> **What you should do**:
Could you retype the lines below, starting at the line holding "pyautogui.scroll(1, 472, 281)" and stopping at the line holding "pyautogui.moveTo(503, 320); pyautogui.dragTo(596, 328)", inclusive? Copy them exactly and drop the images.

> **Information**:

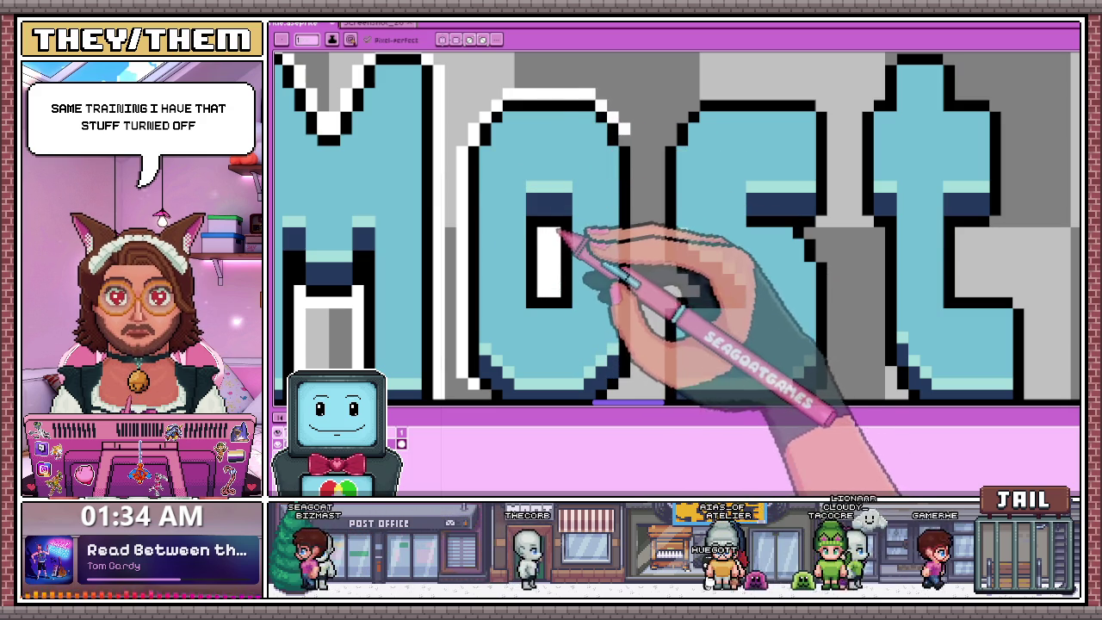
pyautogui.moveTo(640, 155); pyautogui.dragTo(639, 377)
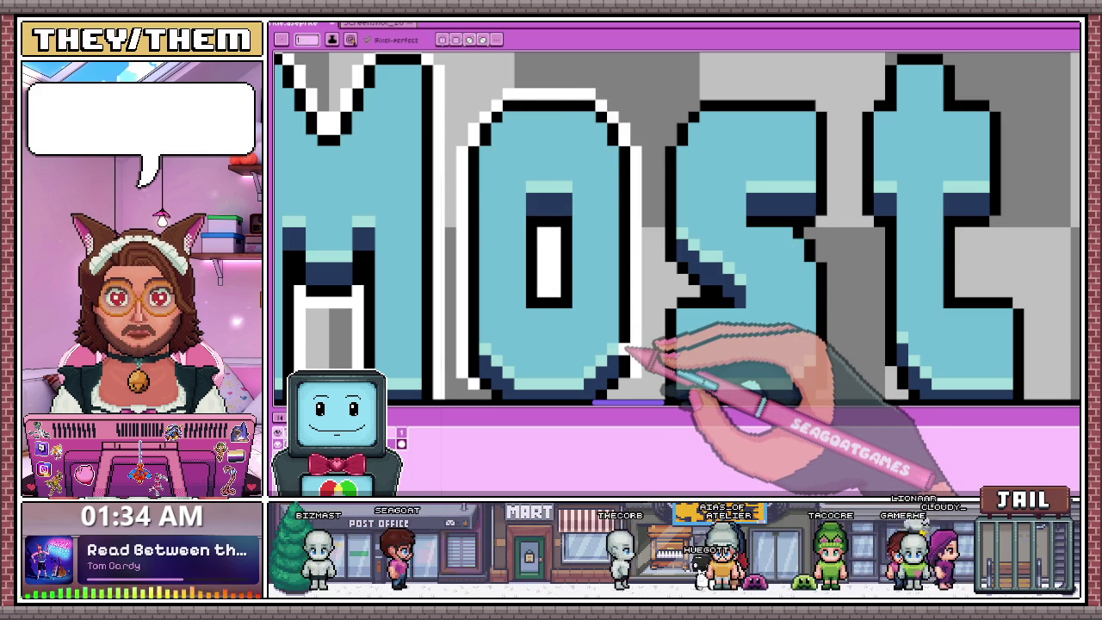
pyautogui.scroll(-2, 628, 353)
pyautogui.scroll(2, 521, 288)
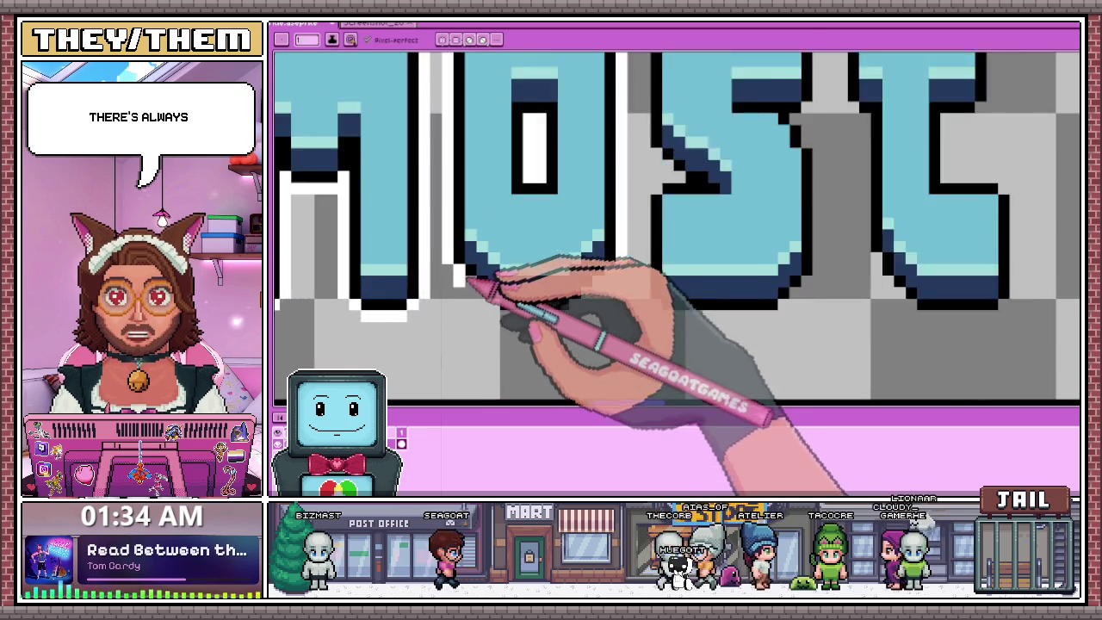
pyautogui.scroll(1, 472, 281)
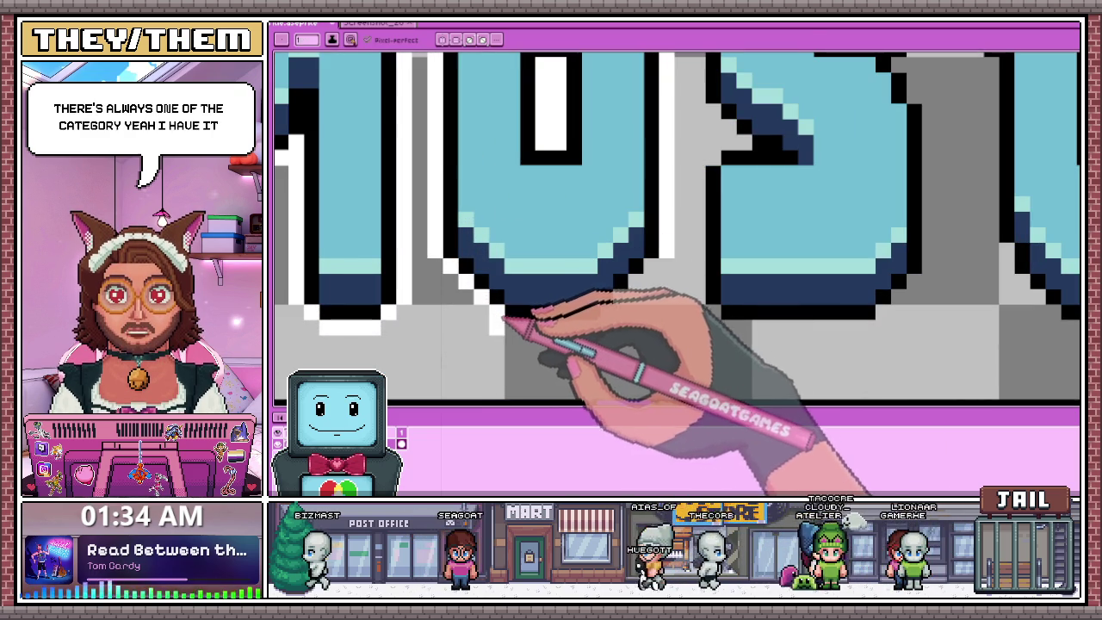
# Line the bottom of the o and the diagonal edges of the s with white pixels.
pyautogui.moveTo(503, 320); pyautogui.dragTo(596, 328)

--

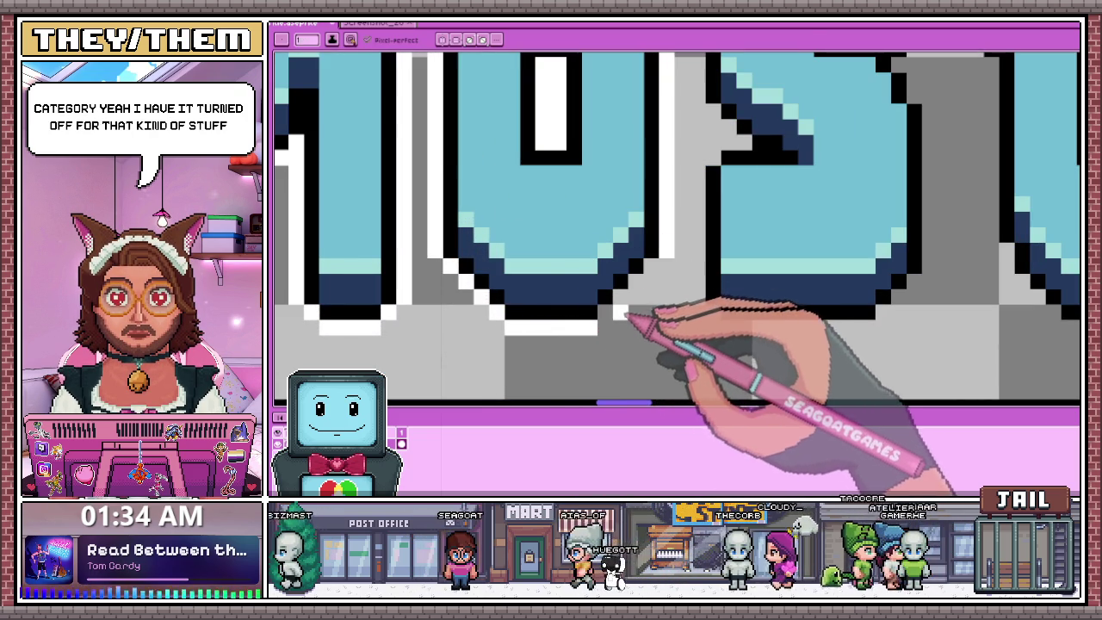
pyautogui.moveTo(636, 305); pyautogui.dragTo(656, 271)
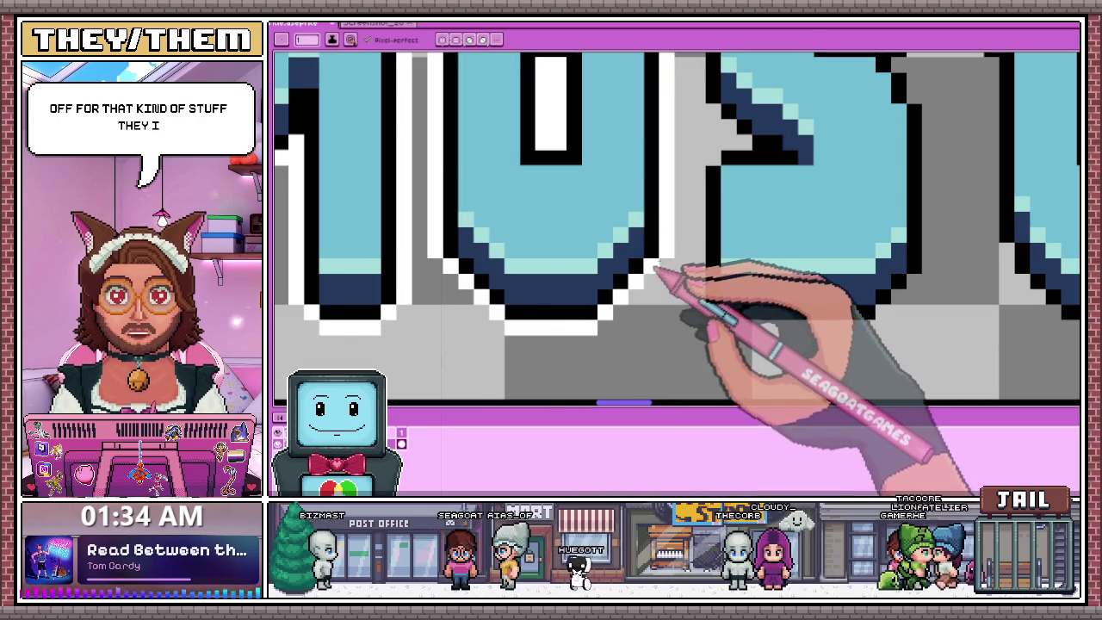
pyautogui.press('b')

...

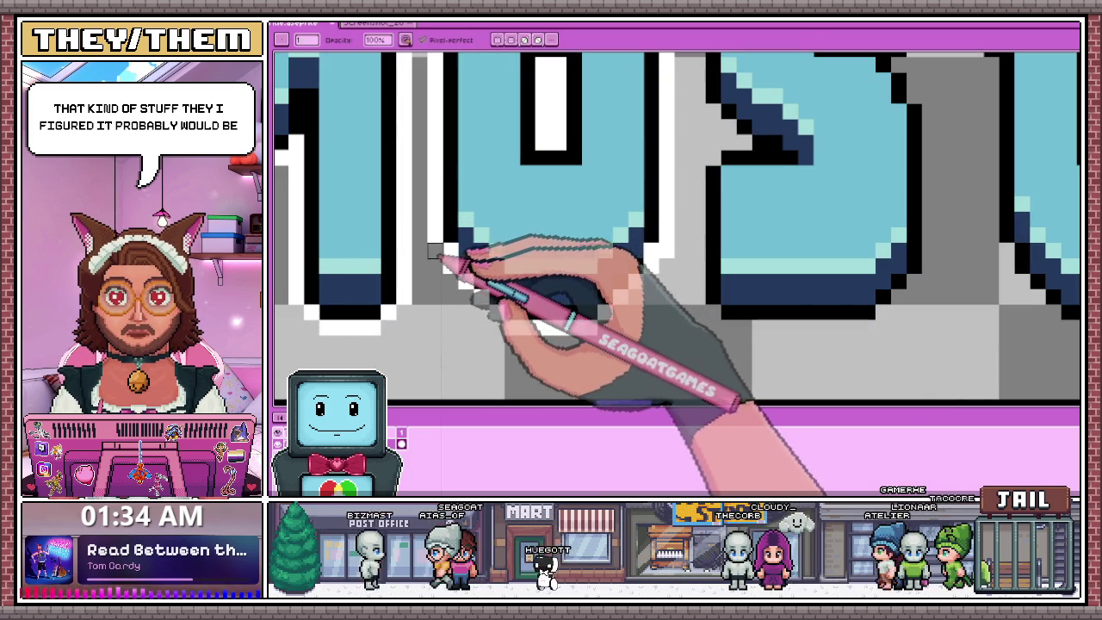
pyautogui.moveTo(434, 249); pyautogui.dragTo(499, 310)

> **Response area**:
pyautogui.scroll(1, 472, 281)
# Line the bottom of the o and the diagonal edges of the s with white pixels.
pyautogui.moveTo(503, 320); pyautogui.dragTo(596, 328)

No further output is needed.